* [What is being asked]: Extract each line of the records below that contains the word "lines".

* [Dataset records]:
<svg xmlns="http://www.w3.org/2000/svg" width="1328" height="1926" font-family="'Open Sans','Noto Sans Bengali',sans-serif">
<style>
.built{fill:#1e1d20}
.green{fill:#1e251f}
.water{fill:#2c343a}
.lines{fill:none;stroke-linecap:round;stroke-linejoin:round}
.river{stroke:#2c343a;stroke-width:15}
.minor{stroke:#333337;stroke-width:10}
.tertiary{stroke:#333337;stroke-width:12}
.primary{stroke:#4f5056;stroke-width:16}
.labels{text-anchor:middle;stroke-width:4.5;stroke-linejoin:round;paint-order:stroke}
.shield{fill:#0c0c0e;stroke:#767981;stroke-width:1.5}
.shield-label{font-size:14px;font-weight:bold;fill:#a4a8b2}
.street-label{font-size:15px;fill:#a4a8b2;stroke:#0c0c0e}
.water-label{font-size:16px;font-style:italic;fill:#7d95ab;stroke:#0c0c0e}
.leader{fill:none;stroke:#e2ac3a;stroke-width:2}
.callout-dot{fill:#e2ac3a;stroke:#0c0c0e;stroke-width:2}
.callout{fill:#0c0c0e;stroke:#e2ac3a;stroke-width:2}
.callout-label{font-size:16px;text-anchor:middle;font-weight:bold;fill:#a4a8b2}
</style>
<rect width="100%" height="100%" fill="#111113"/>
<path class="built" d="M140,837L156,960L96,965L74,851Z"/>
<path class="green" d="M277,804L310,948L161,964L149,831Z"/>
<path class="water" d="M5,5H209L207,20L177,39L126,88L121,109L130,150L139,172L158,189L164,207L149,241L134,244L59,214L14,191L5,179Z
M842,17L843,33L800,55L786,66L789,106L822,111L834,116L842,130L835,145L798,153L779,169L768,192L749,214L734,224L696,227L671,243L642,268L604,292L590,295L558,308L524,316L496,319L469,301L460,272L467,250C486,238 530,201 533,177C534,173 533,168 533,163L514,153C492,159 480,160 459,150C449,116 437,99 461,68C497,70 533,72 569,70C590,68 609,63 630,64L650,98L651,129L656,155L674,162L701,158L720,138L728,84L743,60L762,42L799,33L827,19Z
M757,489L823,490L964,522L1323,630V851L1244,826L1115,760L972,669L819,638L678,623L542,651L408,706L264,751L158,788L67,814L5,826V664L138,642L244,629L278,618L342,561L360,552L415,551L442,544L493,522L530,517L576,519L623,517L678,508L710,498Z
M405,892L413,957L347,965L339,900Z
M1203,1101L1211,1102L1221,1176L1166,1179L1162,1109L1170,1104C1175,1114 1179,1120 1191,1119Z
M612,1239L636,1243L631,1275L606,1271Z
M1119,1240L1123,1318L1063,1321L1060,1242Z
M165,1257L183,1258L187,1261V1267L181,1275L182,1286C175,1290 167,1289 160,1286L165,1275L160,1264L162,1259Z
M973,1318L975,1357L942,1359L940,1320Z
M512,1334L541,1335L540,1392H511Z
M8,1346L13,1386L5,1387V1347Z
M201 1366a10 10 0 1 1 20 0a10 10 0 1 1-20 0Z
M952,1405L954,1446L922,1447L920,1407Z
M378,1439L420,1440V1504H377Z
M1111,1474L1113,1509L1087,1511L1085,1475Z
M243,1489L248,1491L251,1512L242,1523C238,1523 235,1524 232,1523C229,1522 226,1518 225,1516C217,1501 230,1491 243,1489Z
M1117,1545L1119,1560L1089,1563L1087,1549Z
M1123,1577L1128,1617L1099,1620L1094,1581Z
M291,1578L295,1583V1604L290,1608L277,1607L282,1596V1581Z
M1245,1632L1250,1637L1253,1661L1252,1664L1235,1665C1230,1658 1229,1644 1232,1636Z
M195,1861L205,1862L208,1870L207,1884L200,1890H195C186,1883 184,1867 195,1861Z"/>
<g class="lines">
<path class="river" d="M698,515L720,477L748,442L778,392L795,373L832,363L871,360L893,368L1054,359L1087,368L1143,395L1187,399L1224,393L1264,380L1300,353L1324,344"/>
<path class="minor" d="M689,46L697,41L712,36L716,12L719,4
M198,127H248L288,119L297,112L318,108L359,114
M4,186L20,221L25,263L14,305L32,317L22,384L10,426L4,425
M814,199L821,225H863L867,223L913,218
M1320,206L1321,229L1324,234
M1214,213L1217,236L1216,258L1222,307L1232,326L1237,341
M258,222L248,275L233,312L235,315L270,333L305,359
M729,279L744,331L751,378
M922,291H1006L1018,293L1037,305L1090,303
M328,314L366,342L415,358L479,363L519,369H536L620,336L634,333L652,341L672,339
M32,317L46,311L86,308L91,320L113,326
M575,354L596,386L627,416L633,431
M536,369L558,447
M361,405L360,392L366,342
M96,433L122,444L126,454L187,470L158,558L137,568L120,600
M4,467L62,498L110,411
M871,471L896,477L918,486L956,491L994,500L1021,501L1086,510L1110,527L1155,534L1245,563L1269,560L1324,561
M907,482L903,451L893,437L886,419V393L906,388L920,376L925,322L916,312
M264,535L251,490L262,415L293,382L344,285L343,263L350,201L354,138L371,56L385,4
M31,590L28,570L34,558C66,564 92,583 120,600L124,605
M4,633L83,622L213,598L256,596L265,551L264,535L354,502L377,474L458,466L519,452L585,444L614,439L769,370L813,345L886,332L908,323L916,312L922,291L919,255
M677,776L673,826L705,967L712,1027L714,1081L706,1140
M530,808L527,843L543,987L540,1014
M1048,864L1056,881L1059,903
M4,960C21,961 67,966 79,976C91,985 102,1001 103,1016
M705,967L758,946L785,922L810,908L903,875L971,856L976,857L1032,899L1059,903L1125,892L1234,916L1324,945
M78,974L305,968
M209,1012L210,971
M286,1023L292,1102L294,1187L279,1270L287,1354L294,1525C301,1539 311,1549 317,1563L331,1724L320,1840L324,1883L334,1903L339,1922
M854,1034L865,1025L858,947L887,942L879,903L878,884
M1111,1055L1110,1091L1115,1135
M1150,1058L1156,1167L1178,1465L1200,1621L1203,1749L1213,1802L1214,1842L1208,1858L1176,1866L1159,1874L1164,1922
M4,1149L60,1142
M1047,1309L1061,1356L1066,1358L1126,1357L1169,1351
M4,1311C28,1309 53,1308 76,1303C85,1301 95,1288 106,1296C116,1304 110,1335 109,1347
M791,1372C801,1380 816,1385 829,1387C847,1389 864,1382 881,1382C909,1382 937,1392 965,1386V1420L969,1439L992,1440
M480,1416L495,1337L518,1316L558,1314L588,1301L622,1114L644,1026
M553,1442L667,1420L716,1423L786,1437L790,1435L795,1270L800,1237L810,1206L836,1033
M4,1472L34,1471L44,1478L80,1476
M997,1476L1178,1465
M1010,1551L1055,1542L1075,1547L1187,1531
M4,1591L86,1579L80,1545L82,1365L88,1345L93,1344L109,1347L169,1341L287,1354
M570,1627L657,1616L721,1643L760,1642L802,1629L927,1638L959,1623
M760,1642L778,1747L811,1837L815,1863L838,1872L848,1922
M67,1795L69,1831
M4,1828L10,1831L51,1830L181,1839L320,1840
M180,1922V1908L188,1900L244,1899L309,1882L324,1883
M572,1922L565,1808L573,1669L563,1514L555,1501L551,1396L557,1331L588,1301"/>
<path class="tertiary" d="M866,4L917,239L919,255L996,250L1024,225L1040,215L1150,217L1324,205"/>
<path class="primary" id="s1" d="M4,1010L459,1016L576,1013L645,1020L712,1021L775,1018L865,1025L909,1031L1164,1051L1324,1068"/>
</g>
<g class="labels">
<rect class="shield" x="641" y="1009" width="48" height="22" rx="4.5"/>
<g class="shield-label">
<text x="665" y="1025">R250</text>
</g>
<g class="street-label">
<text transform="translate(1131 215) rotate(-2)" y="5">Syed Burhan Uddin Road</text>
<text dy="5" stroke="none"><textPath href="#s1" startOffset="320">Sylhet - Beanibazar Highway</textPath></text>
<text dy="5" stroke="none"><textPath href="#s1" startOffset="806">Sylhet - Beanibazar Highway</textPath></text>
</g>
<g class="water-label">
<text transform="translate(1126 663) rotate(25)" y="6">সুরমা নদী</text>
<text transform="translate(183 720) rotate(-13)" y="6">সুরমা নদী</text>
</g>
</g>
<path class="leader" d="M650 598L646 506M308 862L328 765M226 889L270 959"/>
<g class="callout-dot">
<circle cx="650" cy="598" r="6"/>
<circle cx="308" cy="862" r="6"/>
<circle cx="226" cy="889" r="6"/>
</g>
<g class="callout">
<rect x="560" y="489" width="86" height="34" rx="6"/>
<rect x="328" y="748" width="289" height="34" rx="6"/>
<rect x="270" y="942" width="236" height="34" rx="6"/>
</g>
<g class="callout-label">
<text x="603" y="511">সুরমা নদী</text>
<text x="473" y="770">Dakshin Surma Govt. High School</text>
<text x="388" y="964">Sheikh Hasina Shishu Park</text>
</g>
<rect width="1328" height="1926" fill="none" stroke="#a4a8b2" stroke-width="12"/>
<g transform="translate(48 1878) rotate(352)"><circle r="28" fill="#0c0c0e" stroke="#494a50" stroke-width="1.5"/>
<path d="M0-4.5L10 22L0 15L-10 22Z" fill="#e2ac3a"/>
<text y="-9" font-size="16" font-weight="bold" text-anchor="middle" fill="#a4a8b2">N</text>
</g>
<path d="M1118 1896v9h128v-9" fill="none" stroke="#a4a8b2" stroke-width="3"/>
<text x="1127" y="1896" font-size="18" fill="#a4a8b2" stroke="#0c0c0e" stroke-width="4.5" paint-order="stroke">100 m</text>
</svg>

* [Answer for the task]:
.lines{fill:none;stroke-linecap:round;stroke-linejoin:round}
<g class="lines">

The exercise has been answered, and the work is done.